*** Begin section ***

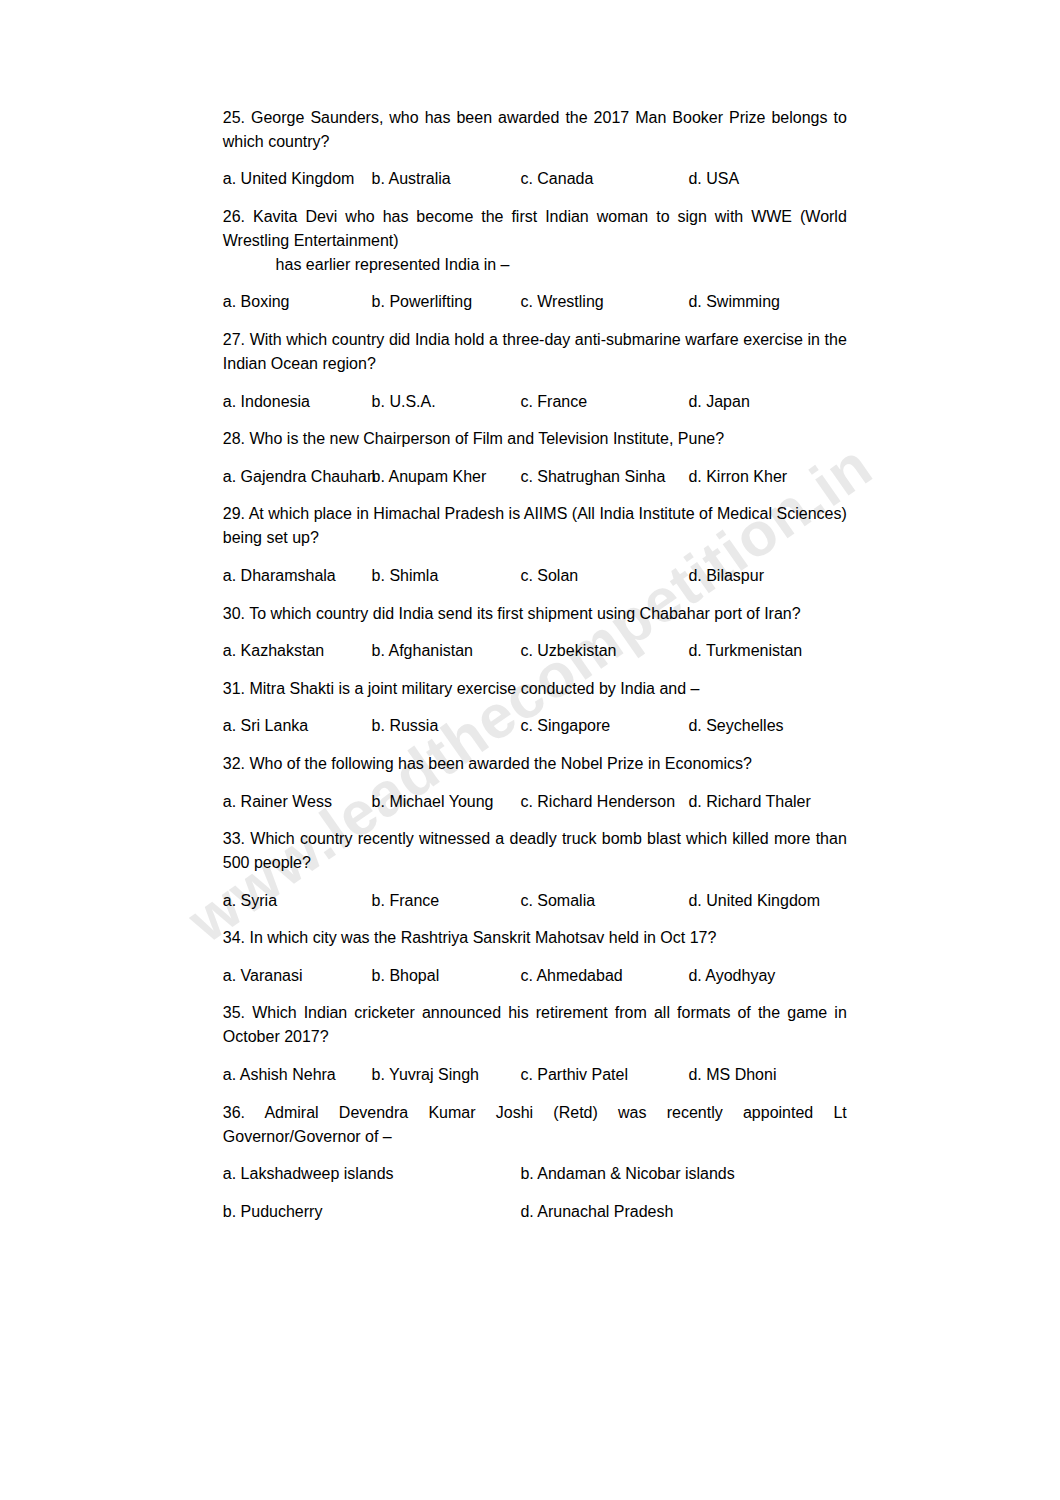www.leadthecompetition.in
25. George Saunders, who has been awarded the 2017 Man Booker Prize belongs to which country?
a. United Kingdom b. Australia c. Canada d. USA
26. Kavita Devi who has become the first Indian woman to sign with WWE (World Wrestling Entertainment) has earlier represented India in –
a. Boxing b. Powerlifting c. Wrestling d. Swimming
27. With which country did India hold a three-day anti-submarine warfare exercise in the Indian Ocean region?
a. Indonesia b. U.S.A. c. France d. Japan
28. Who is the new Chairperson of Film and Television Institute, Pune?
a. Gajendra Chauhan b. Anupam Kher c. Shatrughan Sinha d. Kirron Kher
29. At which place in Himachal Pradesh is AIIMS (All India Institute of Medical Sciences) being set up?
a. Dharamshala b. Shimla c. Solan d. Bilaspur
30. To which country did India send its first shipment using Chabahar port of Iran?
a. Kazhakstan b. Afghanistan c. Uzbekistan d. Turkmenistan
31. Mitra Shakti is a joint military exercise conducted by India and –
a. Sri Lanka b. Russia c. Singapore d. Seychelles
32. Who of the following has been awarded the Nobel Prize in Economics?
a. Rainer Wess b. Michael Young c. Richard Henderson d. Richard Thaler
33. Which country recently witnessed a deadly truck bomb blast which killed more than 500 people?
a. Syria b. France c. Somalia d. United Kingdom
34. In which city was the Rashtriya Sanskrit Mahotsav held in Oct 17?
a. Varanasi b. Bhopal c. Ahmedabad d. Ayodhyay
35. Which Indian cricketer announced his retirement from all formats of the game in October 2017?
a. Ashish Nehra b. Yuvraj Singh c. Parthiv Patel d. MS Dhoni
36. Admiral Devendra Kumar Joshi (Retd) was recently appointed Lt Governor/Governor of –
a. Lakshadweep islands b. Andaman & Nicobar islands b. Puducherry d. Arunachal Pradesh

*** End section ***
*** Begin section ***

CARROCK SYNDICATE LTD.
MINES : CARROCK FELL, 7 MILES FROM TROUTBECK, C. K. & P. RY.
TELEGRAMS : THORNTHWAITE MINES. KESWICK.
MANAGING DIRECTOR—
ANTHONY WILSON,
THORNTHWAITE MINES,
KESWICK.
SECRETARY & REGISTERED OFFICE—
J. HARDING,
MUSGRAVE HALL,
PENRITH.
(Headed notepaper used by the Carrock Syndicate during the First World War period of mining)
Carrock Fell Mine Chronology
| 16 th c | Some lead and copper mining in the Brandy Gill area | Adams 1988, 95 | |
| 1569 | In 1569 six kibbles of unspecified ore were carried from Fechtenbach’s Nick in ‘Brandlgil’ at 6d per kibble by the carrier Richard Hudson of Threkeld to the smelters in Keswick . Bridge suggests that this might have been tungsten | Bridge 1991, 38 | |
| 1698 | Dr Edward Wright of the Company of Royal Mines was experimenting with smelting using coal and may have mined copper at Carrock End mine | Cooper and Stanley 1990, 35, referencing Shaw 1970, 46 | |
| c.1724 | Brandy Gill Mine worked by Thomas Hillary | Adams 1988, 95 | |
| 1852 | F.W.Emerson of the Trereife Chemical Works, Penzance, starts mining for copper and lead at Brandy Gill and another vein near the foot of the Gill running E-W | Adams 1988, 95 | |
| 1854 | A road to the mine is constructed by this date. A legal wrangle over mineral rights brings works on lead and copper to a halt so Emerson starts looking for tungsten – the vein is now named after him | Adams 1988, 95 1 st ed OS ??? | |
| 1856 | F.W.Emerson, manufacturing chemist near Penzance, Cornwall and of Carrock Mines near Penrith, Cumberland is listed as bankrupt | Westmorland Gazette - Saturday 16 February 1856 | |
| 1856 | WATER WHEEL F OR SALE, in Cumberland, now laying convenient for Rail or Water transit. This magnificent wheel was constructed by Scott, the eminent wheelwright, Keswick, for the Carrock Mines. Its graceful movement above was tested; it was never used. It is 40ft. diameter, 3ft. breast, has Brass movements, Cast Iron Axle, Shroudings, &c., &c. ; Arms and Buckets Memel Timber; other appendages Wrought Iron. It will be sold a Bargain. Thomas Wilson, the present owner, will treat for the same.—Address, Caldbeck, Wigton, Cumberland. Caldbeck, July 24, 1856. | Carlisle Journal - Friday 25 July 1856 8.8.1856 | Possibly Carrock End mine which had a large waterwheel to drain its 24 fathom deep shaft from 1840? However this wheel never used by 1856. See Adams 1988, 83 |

*** End section ***
*** Begin section ***

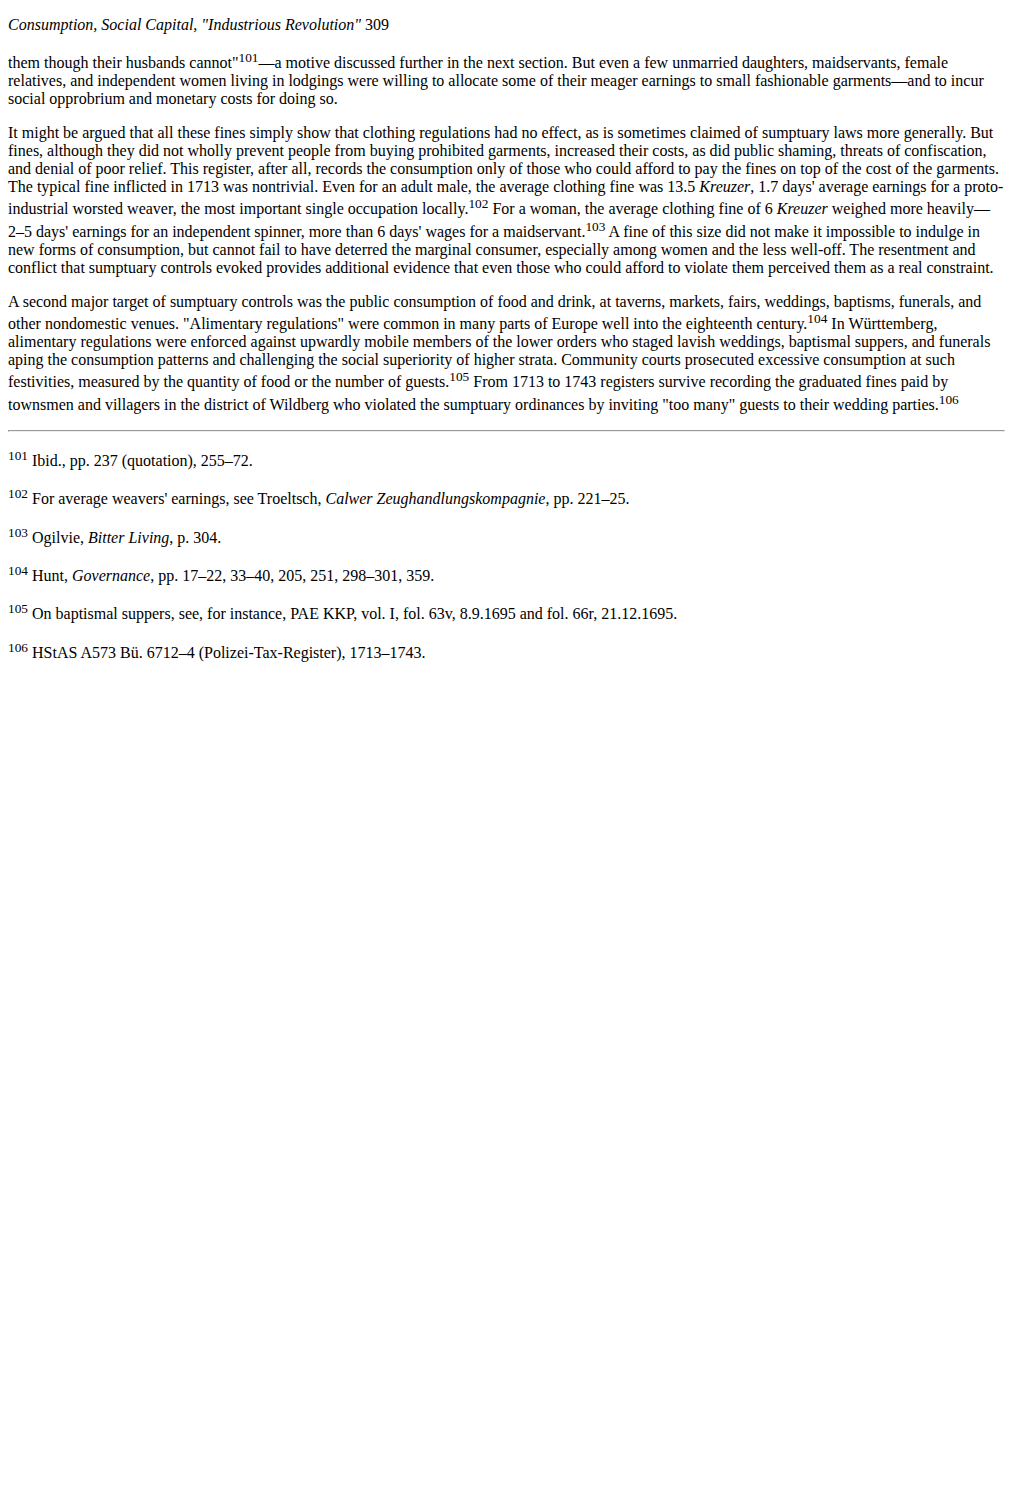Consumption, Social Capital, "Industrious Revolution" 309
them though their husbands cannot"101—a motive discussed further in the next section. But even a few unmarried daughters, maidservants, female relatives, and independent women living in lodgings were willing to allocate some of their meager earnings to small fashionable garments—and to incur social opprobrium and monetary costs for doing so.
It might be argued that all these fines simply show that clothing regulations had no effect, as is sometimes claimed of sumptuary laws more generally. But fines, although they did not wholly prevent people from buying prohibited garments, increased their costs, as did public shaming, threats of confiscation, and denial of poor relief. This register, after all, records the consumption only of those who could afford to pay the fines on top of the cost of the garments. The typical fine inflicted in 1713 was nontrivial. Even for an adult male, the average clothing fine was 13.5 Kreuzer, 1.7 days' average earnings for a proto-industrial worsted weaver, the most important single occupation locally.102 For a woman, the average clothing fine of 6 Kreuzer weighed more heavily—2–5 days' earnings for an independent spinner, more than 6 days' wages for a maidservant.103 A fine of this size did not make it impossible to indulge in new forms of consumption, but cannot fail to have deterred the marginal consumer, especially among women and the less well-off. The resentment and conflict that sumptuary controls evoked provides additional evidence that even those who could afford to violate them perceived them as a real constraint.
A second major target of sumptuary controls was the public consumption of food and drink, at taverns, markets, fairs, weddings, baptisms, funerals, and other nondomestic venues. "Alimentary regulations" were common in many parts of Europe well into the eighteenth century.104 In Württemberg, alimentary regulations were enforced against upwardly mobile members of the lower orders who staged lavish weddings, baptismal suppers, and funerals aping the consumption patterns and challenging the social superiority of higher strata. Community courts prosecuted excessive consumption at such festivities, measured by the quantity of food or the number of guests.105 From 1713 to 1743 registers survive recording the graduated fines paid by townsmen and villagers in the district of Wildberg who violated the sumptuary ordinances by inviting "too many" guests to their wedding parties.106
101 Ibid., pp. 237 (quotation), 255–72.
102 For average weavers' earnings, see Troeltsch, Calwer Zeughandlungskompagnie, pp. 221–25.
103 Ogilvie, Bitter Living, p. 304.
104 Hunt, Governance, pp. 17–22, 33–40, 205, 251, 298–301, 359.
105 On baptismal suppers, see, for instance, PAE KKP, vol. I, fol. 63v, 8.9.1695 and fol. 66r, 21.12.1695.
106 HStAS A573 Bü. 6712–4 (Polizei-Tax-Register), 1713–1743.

*** End section ***

- WHAT TO WORK ON: Copy every line that includes the string "THORNTHWAITE" from the material above.

- OUTPUT OF THE TASK:
TELEGRAMS : THORNTHWAITE MINES. KESWICK.
THORNTHWAITE MINES,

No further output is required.